Lukman Faily, Iraqi ambassador to the U.S., spoke about sectionalism in Iraq and the social and economic challenges facing the country during a discussion at Duke Thursday.

Faily, who was appointed to his position in 2013, first answered questions from David Schanzer, associate professor of the practice in the Sanford School of Public Policy, and then from students and guests in the audience. He emphasized that the sectional conflicts between Iraqi groups are just one part of Iraq's current struggles and added that his country's governance and economy also serve as barriers to achieving stability.

During the talk, called “U.S.–Iraqi Relations in the Age of Daesh/ISIL,” Faily said the country has become resilient to threats from the Islamic State group and hopes to retain its democratic principles despite the group's violence.

“It’s more or less as if we are too thick-skinned now to be stopped by [the Islamic State group's] activities,” Faily said. “Even with all the threats, I can assure that [Iraq] will not stop having elections and the like. We want to raise democracy and we want to be securer, but that doesn’t mean we’ll do that at the cost of freedom.”

Faily said he believes the rise of the Islamic State group was first caused by changes in American leadership as well as the U.S.’s withdrawal from Iraq in 2011. He also added that the growing problem of the Islamic State group cannot be boiled down to the rising tensions between Sunni Muslims and Shiite Muslims in Iraq.

“When we talk about ISIS and others, it’s a bigger problem than Iraq,” Faily noted. “You have issues in Belgium. What’s that got to do with Iraq? [This problem] has nothing to do with Shiites and Sunnis. It’s to do with the polarization of society.”

Although legislative steps have been taken to fix some of Iraq’s ethnic and religious divisions, Faily said that he felt the biggest threat to the country’s national security was economic rather than political.

He explained that Iraq has lost close to 60 percent of its income from changes in oil prices in the last few years and has taken loans from groups like the International Monetary Fund and the World Bank to recover.

One audience member asked about the feasibility of previous American proposals to divide Iraq based on its ethnic and religious groups. In response, Faily warned that creating divisions like these would undermine Iraq’s goal to mature and move forward.

“Here, from the U.S. perspective, I would like to say to please not view our country in a binary way,” Faily said. “This viewpoint is useful for a political science point of view, but it’s damaging for social science.”

When asked about how the U.S. could improve its relationship with Iraq, Faily explained that the U.S. needs to go beyond a political and security-based relationship and expand with more economic, social and educational ties. He added that the Iraqi diaspora could also play a role in strengthening its homeland.

“Helping your country in this global world should not be a conditionality of where you want to stay,” he said. “You can help your country from around the world.
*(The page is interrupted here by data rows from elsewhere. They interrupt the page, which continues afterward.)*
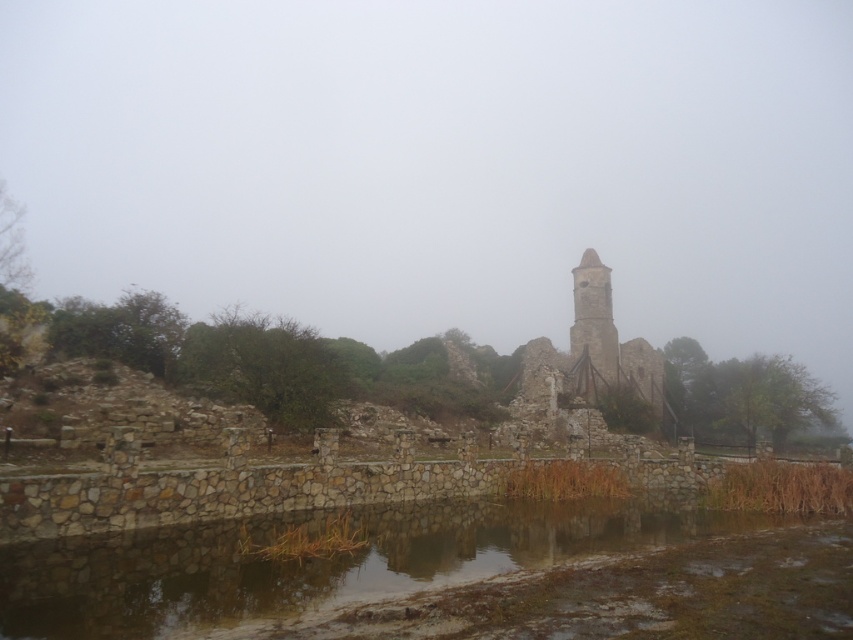
Between point (776, 579) and point (585, 401), which one is positioned in front?

Point (776, 579)

Locate an element on the screen. smooth stone river at center is located at coordinates (450, 579).

Does smooth stone river at center lie in front of rustic stone bell tower at center?

Yes, it is.

Does smooth stone river at center have a lesser height compared to rustic stone bell tower at center?

Yes.

Is point (575, 524) less distant than point (595, 353)?

Yes, point (575, 524) is in front of point (595, 353).

Find the location of a particular element. smooth stone river at center is located at coordinates (450, 579).

Can you confirm if rustic stone tower at center is positioned to the left of rustic stone bell tower at center?

No, rustic stone tower at center is not to the left of rustic stone bell tower at center.

Is rustic stone tower at center bigger than rustic stone bell tower at center?

Yes.

Is point (601, 292) farther from camera compared to point (585, 326)?

Yes, point (601, 292) is behind point (585, 326).

Where is `rustic stone tower at center`? Image resolution: width=853 pixels, height=640 pixels. rustic stone tower at center is located at coordinates (592, 368).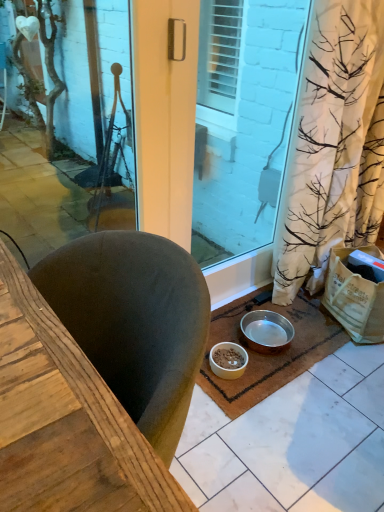
This screenshot has height=512, width=384. I want to click on free space in front of brown coir mat at lower center, so point(284,441).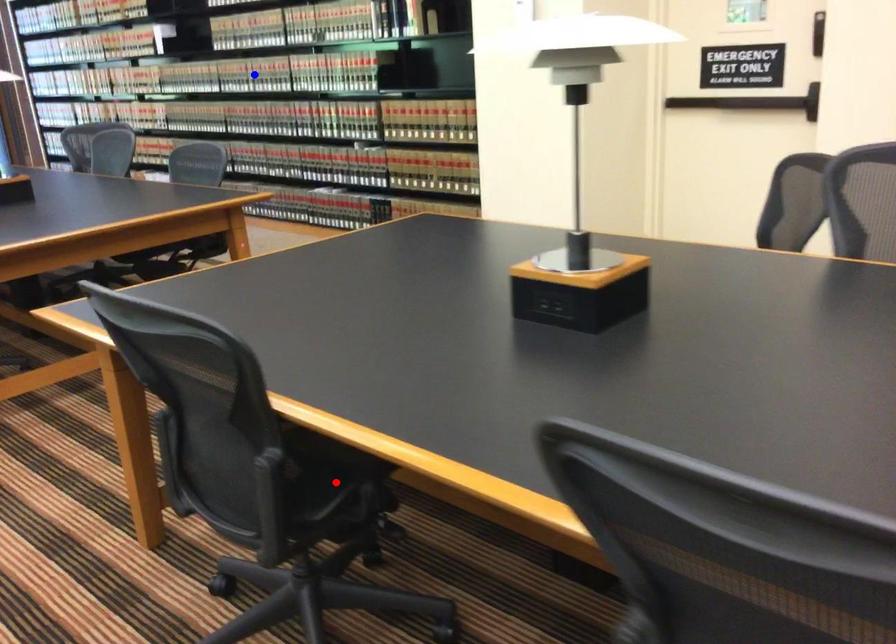
Question: Two points are marked on the image. Which point is closer to the camera?

Choices:
 (A) Blue point is closer.
 (B) Red point is closer.

Answer: (B)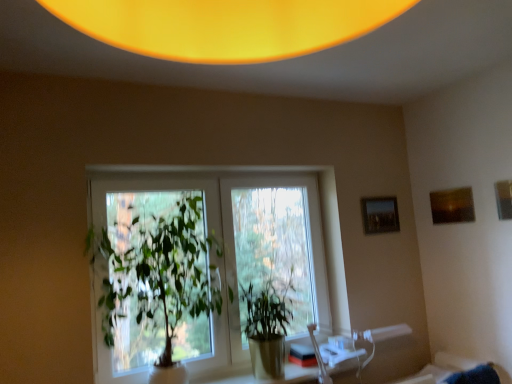
Question: Can you confirm if green leafy plant at center, the first houseplant from the left, is shorter than green glossy plant at center, the 1th houseplant from the right?

Choices:
 (A) yes
 (B) no

Answer: (B)

Question: Is green leafy plant at center, which is the 2th houseplant from right to left, not near green glossy plant at center, acting as the 2th houseplant starting from the left?

Choices:
 (A) yes
 (B) no

Answer: (B)

Question: Is green leafy plant at center, the first houseplant from the left, taller than green glossy plant at center, acting as the 2th houseplant starting from the left?

Choices:
 (A) yes
 (B) no

Answer: (A)

Question: From the image's perspective, is green leafy plant at center, which is the 2th houseplant from right to left, under green glossy plant at center, the 1th houseplant from the right?

Choices:
 (A) yes
 (B) no

Answer: (B)

Question: Is green leafy plant at center, the first houseplant from the left, touching green glossy plant at center, the 1th houseplant from the right?

Choices:
 (A) no
 (B) yes

Answer: (A)

Question: Could you tell me if green leafy plant at center, which is the 2th houseplant from right to left, is facing green glossy plant at center, acting as the 2th houseplant starting from the left?

Choices:
 (A) no
 (B) yes

Answer: (A)

Question: Is translucent glass table at center bigger than clear glass window at center?

Choices:
 (A) yes
 (B) no

Answer: (B)

Question: Is translucent glass table at center looking in the opposite direction of clear glass window at center?

Choices:
 (A) no
 (B) yes

Answer: (B)

Question: From the image's perspective, is translucent glass table at center on top of clear glass window at center?

Choices:
 (A) no
 (B) yes

Answer: (A)

Question: Is translucent glass table at center positioned in front of clear glass window at center?

Choices:
 (A) yes
 (B) no

Answer: (A)

Question: Is translucent glass table at center outside clear glass window at center?

Choices:
 (A) no
 (B) yes

Answer: (B)

Question: Does translucent glass table at center have a lesser width compared to clear glass window at center?

Choices:
 (A) yes
 (B) no

Answer: (B)

Question: Is matte brown picture frame at upper right, which is the 2th picture frame from left to right, positioned with its back to green glossy plant at center, the 1th houseplant from the right?

Choices:
 (A) no
 (B) yes

Answer: (A)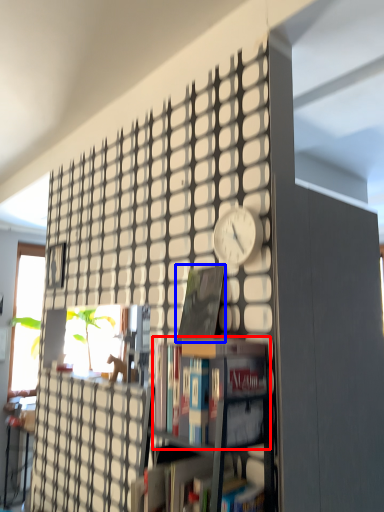
Question: Which point is further to the camera, book (highlighted by a red box) or book (highlighted by a blue box)?

Choices:
 (A) book
 (B) book

Answer: (B)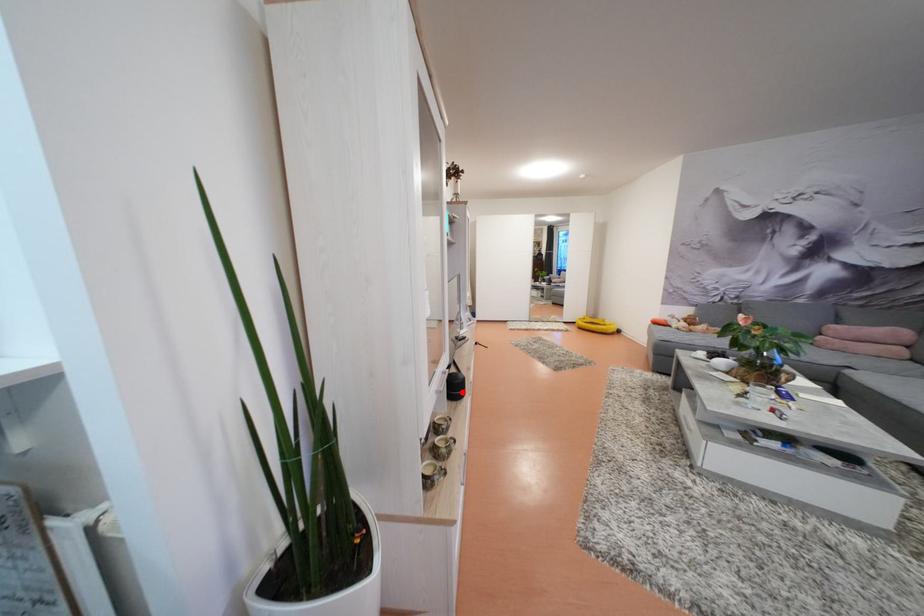
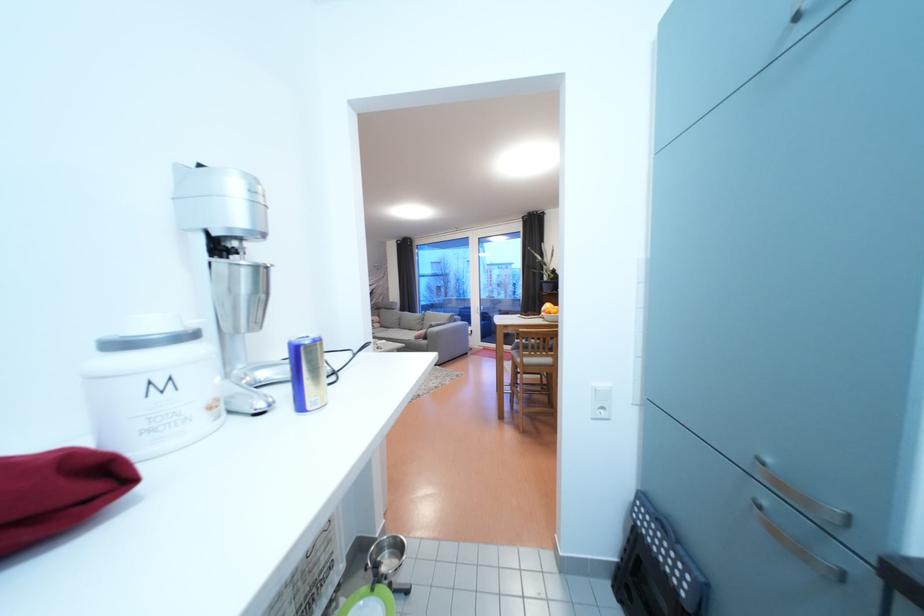
Question: I am providing you with two images of the same scene from different viewpoints. A red point is marked on the first image. Is the red point's position out of view in image 2?

Choices:
 (A) Yes
 (B) No

Answer: (A)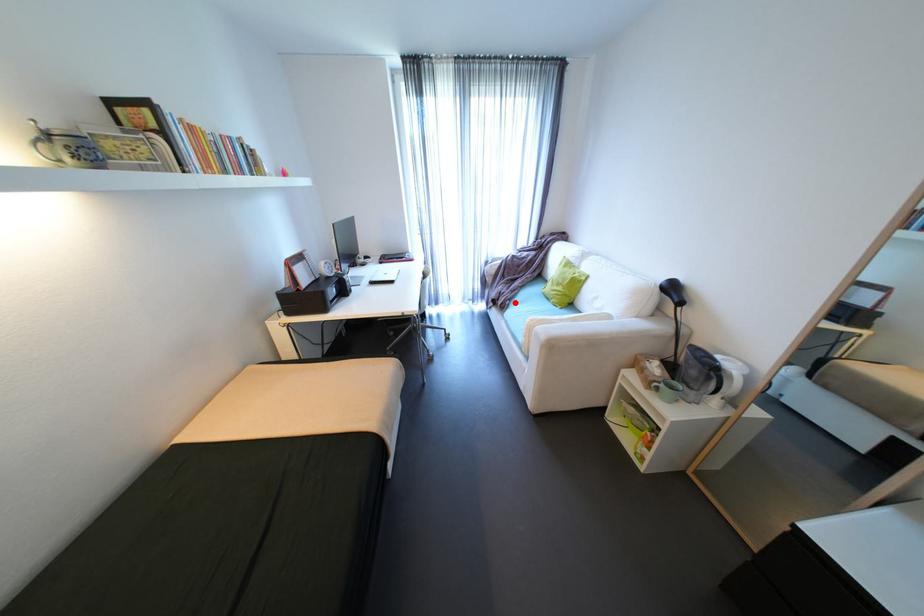
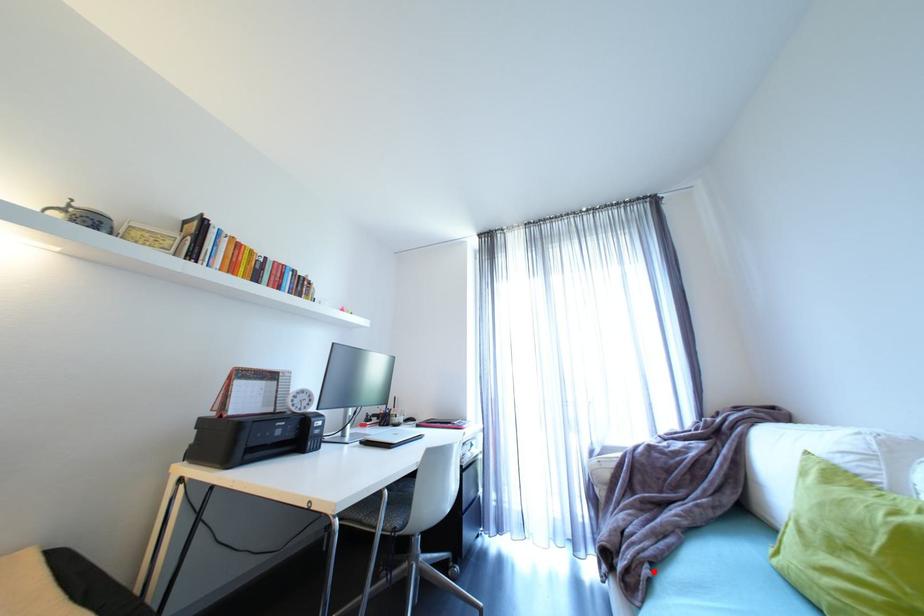
I am providing you with two images of the same scene from different viewpoints. A red point is marked on the first image and another point is marked on the second image. Are the points marked in image1 and image2 representing the same 3D position?

Yes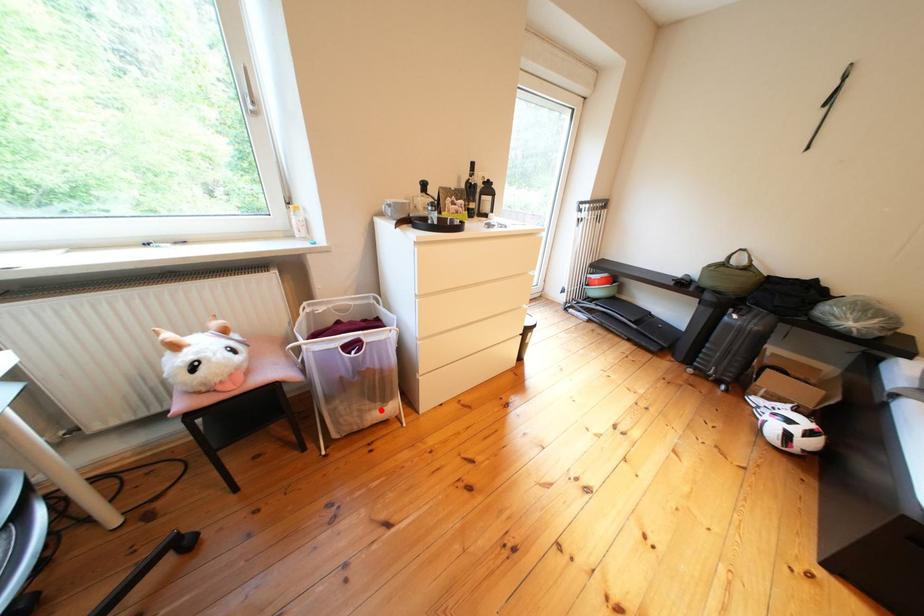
You can be an advocate through a strong Twitter handle, even, and bombard people with tweets.”

The event was sponsored by the American Grand Strategy program, the Duke Islamic Studies Center, the political science department and the Triangle Institute for Security Studies.

Aron Rimanyi, a sophomore and member of the AGS program, said that in organizing the talk, the four groups hoped to appeal to a broader range of students and local citizens.

“Bringing people like an ambassador who represents a different people, a different culture and a different way of thinking about things ... is highly conducive to our goal,” Rimanyi said.

During the final moments of the talk, Schanzer explained that Faily had previously told him no topics were off the table for the discussion on Thursday.

“I think that Faily brought a surprising amount of candor about his country’s position on a lot of things,” sophomore Akshaya Trivedi said. “I really appreciated the way that he spoke about Iraq without without any kind of restraint.”